All of this presents a couple of questions:

  • What do we present to no-JS experience? This is important because it will dictate what the server is producing in the backend. A checkbox is not possible up there, but even if it was, a checkbox would not respond to anything without JS, so for no-JS experience it seems weird to use.
  • What is the behavior for the no-JS experience? We can do something like clicking that link reloads the page to be in the new state you asked for + set the cookie/preference. That sounds to me to be a good solution (again, no-js) but I want to make sure you two are thinking about this option.

Injecting an image/icon is easier than a checkbox (we can inject it with CSS in no-js and then "take over" the click action with Javascript) but if we're going with the checkbox,we'll need a "fallback" version for what the user sees while it loads, which ideally would be the same (or similar) to the no-js experience. So, this is about both while-loading and no-js.

One more thing, sorry for the flood here, but we might need to lazy-load the CSS styles. If we do, there might be a few milliseconds (potentially a little more to slow connections) between the user clicking the toggle and the CSS/JS being loaded and activated.

This only happens for the first time after loading the page (but for every time a new page is loaded) . So, if you loaded an article, the first time you toggle DarkMode it might take a few milliseconds to respond. If you later (without refresh or switch of articles) toggle it again it will be immediate. If you navigate to another article or reload, it will again potentially take a few milliseconds.

Please consider we might need a design for what we do during that (quick) loading time too.

Just as a note, in Echo/Notifications, we lighten the icon a bit as the JS files load and then display a loading animation. That said, Echo/Notifications are also significatntly bigger file payload, so I suspect loading dark mode will be faster. Still, it might be noticeable in slower connections, so a potential (quick) loading state is a good think to consider.

I agree option B seems best, both for non-JS users and you get that pretty moon/sun icon :)

Regarding lazy-loading, it seems our CSS won't be very big, so I would vote to have it there in the core CSS, wrapped with .darkmode. Then we just toggle that class on the <html> element. I imagine with lazy loading it will be similar to the user script, which comes out to a few hundred milliseconds load time, and that's on my fiber optic internet connection. My guess is this is mostly the round-trip to the server, and not the size of the CSS itself.

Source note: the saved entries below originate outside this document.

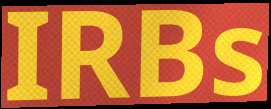
IRBs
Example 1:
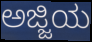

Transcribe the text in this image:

ಅಜ್ಜಿಯ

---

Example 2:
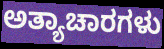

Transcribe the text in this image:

ಅತ್ಯಾಚಾರಗಳು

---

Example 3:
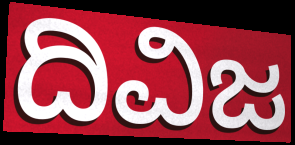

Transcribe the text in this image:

ದಿವಿಜ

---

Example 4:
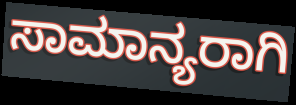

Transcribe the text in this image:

ಸಾಮಾನ್ಯರಾಗಿ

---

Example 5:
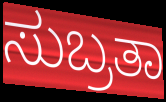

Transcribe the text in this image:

ಸುಬ್ರತಾ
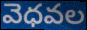
వెధవల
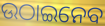
ଉଠାଇନେବ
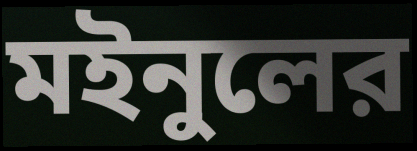
মইনুলের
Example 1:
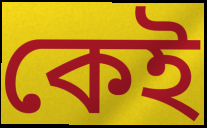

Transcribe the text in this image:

কেই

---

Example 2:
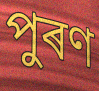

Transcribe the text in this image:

পুৰণ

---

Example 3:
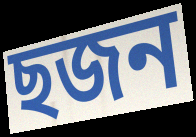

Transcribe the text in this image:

ছজন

To clarify -- the lazy-loading is for whatever JS interface we come up with to toggle, not to initial style loading (it was especially important when we discussed a popup, which involves OOUI assets and is hence not that small)

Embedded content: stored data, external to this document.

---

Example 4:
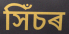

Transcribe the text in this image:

সিঁচৰ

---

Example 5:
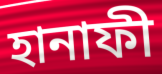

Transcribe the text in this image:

হানাফী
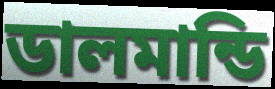
ডালমান্ডি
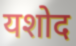
यशोद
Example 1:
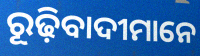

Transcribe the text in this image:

ରୂଢ଼ିବାଦୀମାନେ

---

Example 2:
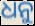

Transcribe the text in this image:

ଧନୁ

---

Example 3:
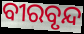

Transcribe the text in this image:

ବୀରବୃନ୍ଦ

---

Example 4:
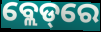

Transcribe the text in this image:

The style loading should happen in the backend/PHP (for registered users, at least). We have the method of how to load that in T222470: DarkMode: Create a mechanism to activate dark mode within the extension

Whatever your choice was before, the backend will serve it to you. If your choice before was DarkMode, you'll get the CSS already, and the (tiny) js is what's going to be lazy-loaded (quickly) to change the class.

If you started with "regular" mode, then the CSS classes are *not* automatically embedded in the backend, so the toggle itself will be millisecond delayed.

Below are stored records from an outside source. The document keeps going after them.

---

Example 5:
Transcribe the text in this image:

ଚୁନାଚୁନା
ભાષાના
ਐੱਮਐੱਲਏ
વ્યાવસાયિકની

There's no need to add the payload to all registered users that didn't choose DarkMode even if it's small, even if it's small. There's no real reason to, the delay is super tiny, and happens only on toggle, which is not an action that's done constantly or on a regular basis. People will enable/disable this not very frequently.

For what it’s worth, my opinion is a toggle button similar to this is the most intuitive and aesthetically pleasing option. I think “Dark” in “Dark Mode”/“Dark Theme” should correspond to “Light”, as in “Light Mode”/“Light Theme”, as opposed to “Default” or “Bright”. i.e:

☾ Dark / ☼ Light

☾ Dark Mode / ☼ Light Mode

☾ Dark Theme / ☼ Light Theme

Seeing as this will not be deployed to the WMF cluster, I think it's safe to decline this task. However any volunteer contributions in the way of design are of course welcome. For now the extension adds the link to the footer, but we plan to make this configurable (T285171).